• _Given records_
= = = =
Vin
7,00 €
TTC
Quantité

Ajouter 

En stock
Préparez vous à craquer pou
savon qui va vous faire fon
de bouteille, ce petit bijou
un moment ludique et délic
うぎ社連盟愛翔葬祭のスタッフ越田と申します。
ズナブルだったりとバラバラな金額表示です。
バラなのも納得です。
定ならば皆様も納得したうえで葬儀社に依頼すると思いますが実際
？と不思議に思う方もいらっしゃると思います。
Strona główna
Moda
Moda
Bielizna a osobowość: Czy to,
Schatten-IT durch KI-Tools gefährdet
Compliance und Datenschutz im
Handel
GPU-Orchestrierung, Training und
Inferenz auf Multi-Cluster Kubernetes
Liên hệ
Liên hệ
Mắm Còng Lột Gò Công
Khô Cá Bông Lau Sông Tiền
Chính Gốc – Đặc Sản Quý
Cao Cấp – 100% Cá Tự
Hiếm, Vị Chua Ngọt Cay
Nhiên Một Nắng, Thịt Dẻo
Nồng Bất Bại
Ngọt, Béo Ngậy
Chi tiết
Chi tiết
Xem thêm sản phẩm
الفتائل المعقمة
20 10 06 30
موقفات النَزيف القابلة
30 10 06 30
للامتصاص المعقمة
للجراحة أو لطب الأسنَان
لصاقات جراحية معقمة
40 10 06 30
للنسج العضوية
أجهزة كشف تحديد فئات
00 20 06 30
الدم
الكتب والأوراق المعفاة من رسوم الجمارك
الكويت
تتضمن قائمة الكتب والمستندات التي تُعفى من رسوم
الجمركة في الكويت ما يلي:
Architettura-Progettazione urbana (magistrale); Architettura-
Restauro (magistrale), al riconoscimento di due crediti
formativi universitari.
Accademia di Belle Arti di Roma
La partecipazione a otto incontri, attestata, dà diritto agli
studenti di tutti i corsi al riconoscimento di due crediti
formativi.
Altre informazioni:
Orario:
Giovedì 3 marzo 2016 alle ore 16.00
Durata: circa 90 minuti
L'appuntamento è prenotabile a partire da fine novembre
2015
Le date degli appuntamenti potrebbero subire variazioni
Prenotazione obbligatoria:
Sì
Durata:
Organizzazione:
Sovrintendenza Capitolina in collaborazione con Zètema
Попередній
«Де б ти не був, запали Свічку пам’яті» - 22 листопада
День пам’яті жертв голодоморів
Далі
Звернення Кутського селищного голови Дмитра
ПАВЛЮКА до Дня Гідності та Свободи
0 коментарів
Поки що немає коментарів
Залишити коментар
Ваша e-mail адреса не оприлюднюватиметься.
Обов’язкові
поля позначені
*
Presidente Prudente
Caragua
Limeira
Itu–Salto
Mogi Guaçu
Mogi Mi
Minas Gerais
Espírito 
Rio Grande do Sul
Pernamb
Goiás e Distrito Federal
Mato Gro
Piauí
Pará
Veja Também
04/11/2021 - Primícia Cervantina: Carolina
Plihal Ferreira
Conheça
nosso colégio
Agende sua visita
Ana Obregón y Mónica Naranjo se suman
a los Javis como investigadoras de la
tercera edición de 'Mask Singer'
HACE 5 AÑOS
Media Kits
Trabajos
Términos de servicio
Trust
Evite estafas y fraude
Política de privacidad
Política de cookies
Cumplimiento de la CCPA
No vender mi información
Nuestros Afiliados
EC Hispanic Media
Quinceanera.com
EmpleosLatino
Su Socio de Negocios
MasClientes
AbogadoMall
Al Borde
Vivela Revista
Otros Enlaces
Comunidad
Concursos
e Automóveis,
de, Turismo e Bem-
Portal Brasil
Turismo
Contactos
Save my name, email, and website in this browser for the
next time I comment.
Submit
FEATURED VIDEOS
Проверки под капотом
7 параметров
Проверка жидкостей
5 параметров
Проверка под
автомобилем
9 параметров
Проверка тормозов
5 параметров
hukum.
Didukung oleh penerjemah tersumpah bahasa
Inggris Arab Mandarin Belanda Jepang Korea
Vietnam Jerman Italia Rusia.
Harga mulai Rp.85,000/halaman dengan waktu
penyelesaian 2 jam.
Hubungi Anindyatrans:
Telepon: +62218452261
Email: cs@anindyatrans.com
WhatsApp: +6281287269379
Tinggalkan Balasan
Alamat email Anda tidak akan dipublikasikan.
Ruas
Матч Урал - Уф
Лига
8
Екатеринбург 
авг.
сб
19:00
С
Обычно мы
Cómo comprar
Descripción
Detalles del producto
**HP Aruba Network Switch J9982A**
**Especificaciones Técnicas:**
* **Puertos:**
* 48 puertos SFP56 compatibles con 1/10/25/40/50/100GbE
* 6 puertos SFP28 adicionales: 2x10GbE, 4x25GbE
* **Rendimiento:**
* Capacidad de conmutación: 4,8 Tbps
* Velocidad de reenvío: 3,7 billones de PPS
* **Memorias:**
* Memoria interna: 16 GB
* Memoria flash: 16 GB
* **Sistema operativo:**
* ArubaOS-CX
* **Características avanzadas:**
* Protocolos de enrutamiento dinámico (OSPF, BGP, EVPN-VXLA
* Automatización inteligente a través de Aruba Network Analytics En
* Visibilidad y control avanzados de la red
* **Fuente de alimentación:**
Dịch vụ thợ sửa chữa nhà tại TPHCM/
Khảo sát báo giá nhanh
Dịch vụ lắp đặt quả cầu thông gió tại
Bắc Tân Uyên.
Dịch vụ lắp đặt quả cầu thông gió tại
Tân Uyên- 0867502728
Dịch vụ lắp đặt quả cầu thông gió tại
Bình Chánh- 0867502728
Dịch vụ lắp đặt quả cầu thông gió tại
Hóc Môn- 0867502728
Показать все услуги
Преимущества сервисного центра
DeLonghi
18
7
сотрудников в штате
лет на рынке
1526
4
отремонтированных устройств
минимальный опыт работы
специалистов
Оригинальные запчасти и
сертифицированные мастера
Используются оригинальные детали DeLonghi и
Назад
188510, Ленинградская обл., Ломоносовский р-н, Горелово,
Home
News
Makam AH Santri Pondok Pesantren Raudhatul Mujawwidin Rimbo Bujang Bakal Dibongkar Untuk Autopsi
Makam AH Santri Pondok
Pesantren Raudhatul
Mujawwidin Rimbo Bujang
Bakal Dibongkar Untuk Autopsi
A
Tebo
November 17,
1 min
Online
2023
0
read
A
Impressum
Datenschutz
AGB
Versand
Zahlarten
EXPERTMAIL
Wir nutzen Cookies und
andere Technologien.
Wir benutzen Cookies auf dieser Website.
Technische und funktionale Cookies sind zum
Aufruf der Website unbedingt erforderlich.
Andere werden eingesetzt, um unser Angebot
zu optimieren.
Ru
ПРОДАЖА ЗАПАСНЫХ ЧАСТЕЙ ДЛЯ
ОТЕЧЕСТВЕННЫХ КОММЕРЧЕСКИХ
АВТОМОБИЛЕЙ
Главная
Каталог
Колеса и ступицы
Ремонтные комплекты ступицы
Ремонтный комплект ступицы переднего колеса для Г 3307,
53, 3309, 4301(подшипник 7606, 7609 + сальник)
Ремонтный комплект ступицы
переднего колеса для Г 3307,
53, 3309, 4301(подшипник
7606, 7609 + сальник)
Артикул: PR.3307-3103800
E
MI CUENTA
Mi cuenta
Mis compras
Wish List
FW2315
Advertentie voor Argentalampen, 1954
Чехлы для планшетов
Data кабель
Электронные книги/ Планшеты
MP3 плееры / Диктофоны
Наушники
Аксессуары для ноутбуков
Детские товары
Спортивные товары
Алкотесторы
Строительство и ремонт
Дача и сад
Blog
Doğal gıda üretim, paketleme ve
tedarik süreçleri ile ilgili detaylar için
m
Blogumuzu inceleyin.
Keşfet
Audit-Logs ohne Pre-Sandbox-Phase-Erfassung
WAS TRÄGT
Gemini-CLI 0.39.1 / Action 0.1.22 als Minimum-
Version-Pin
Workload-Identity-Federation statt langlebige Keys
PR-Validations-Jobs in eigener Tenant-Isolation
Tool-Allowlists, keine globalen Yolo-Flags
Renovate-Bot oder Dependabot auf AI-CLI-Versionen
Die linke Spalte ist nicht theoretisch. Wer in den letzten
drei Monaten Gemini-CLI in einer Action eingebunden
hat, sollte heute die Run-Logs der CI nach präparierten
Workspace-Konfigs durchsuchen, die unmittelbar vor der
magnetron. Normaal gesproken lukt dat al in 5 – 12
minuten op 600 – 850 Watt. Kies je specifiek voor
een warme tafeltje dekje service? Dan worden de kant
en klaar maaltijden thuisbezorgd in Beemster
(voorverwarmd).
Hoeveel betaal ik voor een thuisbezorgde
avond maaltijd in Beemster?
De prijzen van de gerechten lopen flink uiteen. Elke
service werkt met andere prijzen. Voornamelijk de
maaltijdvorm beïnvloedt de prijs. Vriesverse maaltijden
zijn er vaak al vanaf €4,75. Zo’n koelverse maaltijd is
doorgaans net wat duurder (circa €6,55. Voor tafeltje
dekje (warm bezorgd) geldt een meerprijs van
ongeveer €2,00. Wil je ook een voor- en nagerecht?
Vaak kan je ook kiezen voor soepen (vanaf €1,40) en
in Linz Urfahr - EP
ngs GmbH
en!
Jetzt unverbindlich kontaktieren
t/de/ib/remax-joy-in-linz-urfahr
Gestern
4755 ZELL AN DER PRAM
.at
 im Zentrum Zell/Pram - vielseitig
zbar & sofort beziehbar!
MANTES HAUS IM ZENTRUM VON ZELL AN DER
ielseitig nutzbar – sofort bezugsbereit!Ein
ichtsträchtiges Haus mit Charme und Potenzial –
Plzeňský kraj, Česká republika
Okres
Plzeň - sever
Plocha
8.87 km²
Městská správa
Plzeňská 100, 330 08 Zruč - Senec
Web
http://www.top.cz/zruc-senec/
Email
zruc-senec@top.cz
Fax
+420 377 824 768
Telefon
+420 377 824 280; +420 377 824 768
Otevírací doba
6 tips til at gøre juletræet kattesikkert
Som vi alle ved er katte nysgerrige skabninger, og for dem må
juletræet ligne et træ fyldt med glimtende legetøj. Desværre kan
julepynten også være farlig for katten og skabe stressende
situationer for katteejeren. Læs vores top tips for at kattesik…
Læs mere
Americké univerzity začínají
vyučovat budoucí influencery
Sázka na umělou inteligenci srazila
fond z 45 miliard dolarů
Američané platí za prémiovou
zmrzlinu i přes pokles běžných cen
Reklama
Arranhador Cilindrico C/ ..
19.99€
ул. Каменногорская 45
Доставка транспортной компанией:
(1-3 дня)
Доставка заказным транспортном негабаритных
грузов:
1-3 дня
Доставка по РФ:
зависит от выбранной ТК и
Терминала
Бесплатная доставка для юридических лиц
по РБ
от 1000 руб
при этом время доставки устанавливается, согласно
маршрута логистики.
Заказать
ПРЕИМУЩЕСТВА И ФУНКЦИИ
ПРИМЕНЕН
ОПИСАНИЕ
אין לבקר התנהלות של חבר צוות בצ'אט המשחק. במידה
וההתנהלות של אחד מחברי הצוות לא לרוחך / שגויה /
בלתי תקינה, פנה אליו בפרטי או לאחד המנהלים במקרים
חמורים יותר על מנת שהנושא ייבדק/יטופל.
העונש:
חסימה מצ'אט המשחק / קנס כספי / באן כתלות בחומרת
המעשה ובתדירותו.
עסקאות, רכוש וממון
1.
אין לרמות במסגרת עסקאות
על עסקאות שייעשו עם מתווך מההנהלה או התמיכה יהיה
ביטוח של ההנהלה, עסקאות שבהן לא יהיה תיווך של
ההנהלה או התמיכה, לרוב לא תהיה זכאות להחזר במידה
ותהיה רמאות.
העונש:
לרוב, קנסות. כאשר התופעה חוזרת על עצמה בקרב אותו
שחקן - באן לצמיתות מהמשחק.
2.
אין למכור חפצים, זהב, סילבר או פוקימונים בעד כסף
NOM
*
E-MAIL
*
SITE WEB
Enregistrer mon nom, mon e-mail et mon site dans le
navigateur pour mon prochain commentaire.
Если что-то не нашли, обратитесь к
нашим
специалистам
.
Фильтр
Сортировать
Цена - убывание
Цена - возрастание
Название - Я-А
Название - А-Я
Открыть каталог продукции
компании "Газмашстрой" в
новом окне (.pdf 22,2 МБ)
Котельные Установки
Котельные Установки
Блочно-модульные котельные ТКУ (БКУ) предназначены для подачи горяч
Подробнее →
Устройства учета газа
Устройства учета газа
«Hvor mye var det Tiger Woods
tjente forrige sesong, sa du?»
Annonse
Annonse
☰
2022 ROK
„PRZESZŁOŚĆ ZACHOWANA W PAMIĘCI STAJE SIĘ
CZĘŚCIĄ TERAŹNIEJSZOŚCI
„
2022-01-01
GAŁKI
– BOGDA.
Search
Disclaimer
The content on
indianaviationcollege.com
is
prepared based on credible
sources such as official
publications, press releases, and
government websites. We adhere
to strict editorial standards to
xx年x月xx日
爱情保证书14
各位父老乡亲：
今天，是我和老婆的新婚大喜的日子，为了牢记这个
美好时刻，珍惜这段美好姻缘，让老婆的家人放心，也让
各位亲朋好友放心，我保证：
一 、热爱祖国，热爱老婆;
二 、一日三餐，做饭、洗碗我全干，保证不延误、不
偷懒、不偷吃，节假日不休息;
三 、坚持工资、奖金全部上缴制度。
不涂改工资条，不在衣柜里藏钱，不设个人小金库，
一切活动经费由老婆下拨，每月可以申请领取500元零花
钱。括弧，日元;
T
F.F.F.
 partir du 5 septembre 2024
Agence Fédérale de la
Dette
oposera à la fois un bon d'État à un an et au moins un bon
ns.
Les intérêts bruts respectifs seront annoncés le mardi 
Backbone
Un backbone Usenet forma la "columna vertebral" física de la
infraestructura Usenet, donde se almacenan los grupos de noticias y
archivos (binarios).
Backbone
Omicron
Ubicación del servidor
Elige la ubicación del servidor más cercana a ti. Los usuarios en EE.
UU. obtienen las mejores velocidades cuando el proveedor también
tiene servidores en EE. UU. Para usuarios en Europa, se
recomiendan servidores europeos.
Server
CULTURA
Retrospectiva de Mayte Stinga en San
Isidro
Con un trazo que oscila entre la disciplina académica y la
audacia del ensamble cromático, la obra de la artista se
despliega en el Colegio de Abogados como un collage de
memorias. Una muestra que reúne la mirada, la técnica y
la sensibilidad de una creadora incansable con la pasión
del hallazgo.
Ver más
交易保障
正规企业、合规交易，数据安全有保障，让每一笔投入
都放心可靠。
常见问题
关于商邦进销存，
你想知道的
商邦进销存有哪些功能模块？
= = = =
In the listing above, locate the line containing "Блочно-модульные котельные ТКУ" and the line containing "Un backbone Usenet", then transcribe both and every line between them verbatim.

Блочно-модульные котельные ТКУ (БКУ) предназначены для подачи горяч
Подробнее →
Устройства учета газа
Устройства учета газа
«Hvor mye var det Tiger Woods
tjente forrige sesong, sa du?»
Annonse
Annonse
☰
2022 ROK
„PRZESZŁOŚĆ ZACHOWANA W PAMIĘCI STAJE SIĘ
CZĘŚCIĄ TERAŹNIEJSZOŚCI
„
2022-01-01
GAŁKI
– BOGDA.
Search
Disclaimer
The content on
indianaviationcollege.com
is
prepared based on credible
sources such as official
publications, press releases, and
government websites. We adhere
to strict editorial standards to
xx年x月xx日
爱情保证书14
各位父老乡亲：
今天，是我和老婆的新婚大喜的日子，为了牢记这个
美好时刻，珍惜这段美好姻缘，让老婆的家人放心，也让
各位亲朋好友放心，我保证：
一 、热爱祖国，热爱老婆;
二 、一日三餐，做饭、洗碗我全干，保证不延误、不
偷懒、不偷吃，节假日不休息;
三 、坚持工资、奖金全部上缴制度。
不涂改工资条，不在衣柜里藏钱，不设个人小金库，
一切活动经费由老婆下拨，每月可以申请领取500元零花
钱。括弧，日元;
T
F.F.F.
 partir du 5 septembre 2024
Agence Fédérale de la
Dette
oposera à la fois un bon d'État à un an et au moins un bon
ns.
Les intérêts bruts respectifs seront annoncés le mardi 
Backbone
Un backbone Usenet forma la "columna vertebral" física de la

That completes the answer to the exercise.